A survey of direct-to-consumer genotype data, and quality control tool (GenomePrep) for research

Comput Struct Biotechnol J. 2021 Jun 27:19:3747-3754. doi: 10.1016/j.csbj.2021.06.040. eCollection 2021.

Abstract

Two major forces have contributed to the fast growth of human genetic data. One from medical research supported by governments and academic institutes; the other from direct-to-consumer (DTC) sequencing companies. While the former benefits from meticulously designed sequencing standards and quality control procedures, the latter comes in various formats and sequencing methods which are subject to changes over time and the particular needs of different companies.
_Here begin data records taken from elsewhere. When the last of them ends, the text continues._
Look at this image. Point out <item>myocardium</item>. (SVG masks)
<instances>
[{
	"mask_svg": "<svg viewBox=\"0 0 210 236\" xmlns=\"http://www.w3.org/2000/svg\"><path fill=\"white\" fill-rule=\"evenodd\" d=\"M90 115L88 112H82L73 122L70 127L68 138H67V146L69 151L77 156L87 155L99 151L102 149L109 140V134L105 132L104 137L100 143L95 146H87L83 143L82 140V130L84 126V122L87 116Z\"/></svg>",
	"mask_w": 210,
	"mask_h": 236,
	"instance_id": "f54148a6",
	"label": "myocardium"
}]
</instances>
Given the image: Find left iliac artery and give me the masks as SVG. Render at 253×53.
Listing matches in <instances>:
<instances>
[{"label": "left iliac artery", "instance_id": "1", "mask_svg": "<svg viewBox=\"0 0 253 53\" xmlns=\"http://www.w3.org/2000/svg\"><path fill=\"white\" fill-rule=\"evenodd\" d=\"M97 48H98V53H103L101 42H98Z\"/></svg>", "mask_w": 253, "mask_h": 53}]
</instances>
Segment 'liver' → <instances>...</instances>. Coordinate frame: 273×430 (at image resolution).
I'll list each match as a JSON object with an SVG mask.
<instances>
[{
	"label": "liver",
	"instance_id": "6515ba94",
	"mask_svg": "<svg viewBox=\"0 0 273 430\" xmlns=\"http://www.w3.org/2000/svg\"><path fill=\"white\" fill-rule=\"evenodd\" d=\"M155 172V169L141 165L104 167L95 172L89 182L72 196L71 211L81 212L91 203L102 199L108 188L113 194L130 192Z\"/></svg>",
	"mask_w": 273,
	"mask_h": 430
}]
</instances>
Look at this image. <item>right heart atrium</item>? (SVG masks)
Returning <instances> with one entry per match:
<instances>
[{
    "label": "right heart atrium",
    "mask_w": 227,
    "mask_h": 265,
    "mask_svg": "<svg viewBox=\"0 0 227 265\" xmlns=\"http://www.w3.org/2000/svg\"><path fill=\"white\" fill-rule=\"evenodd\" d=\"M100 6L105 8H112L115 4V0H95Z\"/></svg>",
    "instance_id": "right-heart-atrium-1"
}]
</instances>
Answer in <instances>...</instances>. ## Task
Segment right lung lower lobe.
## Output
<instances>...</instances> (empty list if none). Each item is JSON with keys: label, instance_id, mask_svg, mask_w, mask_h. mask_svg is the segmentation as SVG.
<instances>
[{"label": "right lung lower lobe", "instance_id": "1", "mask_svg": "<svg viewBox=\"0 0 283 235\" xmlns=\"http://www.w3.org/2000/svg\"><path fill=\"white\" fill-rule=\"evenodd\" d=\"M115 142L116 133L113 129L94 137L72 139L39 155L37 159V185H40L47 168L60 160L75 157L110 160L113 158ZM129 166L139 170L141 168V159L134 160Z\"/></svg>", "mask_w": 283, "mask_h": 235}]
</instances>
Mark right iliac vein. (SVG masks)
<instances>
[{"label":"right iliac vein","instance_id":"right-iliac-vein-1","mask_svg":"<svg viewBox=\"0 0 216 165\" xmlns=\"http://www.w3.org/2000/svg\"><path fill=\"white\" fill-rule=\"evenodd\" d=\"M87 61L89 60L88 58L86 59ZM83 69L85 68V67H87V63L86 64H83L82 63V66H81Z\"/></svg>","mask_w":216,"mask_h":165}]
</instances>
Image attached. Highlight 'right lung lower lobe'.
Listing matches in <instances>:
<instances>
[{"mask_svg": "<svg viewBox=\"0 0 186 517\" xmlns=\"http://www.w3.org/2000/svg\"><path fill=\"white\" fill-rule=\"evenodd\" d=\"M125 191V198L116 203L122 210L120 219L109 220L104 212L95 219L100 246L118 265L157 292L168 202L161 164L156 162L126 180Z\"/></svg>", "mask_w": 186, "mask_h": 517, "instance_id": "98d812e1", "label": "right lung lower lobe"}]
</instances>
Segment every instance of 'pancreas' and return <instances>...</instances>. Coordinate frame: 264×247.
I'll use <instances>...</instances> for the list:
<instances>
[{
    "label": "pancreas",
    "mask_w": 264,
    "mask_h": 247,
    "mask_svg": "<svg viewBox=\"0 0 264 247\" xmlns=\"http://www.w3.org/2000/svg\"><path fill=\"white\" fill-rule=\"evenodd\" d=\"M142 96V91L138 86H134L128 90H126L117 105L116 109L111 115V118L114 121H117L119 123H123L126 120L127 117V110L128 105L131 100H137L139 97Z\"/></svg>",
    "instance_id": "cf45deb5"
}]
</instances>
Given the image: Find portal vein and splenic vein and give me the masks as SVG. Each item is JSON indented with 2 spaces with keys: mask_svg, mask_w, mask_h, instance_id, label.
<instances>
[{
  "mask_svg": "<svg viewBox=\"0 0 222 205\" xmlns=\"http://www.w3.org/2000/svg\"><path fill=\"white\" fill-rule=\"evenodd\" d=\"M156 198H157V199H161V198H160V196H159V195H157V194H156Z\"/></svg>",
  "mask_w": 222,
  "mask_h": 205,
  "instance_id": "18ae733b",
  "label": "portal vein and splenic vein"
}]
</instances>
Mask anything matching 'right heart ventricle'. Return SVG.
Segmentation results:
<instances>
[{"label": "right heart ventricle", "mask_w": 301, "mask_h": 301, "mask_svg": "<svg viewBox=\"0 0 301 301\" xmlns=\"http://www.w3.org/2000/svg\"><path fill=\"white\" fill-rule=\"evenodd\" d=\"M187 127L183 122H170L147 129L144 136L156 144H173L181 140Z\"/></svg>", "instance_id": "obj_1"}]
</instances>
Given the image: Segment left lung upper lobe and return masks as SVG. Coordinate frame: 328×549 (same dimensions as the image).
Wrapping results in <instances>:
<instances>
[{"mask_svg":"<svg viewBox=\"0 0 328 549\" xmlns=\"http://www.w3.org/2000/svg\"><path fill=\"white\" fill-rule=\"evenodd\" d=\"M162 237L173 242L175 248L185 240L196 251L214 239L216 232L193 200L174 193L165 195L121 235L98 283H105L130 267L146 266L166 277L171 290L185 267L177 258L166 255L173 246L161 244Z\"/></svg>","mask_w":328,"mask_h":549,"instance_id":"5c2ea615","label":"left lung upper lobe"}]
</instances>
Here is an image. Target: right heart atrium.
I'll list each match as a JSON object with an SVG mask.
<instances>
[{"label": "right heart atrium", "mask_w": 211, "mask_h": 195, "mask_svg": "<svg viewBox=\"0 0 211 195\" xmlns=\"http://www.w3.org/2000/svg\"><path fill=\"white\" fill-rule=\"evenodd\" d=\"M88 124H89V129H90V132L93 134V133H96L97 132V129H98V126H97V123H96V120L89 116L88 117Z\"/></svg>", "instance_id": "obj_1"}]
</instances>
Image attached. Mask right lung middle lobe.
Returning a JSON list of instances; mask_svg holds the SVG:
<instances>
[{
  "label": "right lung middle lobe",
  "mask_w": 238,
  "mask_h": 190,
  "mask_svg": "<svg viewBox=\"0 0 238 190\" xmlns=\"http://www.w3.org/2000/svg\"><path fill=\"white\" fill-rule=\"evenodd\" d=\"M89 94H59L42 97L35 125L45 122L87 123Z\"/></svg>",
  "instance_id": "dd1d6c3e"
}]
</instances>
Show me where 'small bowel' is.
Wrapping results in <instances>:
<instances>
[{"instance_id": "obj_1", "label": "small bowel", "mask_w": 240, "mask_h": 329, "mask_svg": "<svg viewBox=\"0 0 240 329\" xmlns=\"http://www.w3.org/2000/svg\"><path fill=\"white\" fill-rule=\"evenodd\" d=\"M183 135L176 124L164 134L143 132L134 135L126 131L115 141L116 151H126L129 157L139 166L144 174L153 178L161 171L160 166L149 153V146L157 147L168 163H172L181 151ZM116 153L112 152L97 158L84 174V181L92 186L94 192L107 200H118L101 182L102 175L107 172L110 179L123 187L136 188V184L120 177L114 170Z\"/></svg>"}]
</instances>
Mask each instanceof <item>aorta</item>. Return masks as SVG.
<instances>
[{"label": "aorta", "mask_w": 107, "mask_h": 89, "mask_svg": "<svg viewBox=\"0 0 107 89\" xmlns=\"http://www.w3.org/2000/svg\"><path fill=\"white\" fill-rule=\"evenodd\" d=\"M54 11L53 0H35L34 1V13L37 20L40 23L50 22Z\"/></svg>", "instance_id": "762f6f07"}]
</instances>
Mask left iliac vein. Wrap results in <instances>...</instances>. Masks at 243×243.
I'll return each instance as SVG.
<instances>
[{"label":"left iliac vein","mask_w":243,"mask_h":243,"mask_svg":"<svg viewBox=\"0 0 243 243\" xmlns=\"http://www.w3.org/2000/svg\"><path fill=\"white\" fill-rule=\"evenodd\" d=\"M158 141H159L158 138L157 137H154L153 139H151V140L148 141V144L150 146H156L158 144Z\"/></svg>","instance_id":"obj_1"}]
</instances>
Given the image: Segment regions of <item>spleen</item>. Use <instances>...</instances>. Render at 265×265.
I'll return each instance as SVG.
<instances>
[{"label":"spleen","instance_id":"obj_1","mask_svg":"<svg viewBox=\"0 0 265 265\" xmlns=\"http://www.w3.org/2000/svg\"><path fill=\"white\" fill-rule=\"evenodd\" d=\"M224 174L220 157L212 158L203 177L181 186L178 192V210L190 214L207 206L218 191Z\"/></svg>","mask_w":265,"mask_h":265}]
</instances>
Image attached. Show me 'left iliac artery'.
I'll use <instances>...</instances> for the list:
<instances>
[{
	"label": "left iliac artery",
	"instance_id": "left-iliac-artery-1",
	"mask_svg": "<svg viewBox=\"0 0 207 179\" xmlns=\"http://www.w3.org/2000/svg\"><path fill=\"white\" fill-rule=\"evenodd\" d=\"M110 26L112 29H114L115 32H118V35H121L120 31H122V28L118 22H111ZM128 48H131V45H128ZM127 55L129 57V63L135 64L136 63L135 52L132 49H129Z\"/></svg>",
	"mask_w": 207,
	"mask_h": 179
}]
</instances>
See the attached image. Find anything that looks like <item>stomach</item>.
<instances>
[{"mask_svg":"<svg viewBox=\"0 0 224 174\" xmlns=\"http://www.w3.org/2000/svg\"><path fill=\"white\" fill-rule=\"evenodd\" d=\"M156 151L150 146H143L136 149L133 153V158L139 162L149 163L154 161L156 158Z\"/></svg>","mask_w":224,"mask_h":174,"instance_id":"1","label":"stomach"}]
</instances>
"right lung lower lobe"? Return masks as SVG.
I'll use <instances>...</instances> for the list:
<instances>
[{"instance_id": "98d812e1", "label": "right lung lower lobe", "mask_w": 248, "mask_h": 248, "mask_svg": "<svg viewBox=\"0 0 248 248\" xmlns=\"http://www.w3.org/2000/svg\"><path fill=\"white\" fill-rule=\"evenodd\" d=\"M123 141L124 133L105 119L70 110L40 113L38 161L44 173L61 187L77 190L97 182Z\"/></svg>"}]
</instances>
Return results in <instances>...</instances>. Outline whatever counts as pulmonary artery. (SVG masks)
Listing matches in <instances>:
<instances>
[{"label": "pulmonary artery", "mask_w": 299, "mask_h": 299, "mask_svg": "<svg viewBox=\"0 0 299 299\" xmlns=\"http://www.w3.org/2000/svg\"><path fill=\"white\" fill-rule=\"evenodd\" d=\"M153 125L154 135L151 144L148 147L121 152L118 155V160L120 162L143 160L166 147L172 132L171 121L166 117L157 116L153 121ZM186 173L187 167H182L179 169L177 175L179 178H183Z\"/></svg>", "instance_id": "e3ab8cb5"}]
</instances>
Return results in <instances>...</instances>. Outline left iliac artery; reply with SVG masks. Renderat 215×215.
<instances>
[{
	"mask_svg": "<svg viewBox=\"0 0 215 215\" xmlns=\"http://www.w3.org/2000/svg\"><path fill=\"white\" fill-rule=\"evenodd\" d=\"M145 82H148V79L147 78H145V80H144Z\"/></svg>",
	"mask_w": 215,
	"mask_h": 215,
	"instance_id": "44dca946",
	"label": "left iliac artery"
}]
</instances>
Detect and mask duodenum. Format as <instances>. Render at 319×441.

Thanks to the general public who shared their DNA data without constraint, here we provide a review for over 7000 genomes made public between 2011 and 2020, and produced by over six DTC sequencing companies. An open source tool-kit to systematically parse, quality check and filter genome files and statistically problematic alleles is provided to prepare consumer DNA datasets for research. The GenomePrep output is available in two common DNA datafile formats to enable further analysis with other tools. We also provide for download the combined output for all OpenSNP array genomes processed in this paper in a single data freeze file.

Keywords: Direct-to-consumer sequencing; Genotyping; Open genome; Personal genome; SNP arrays.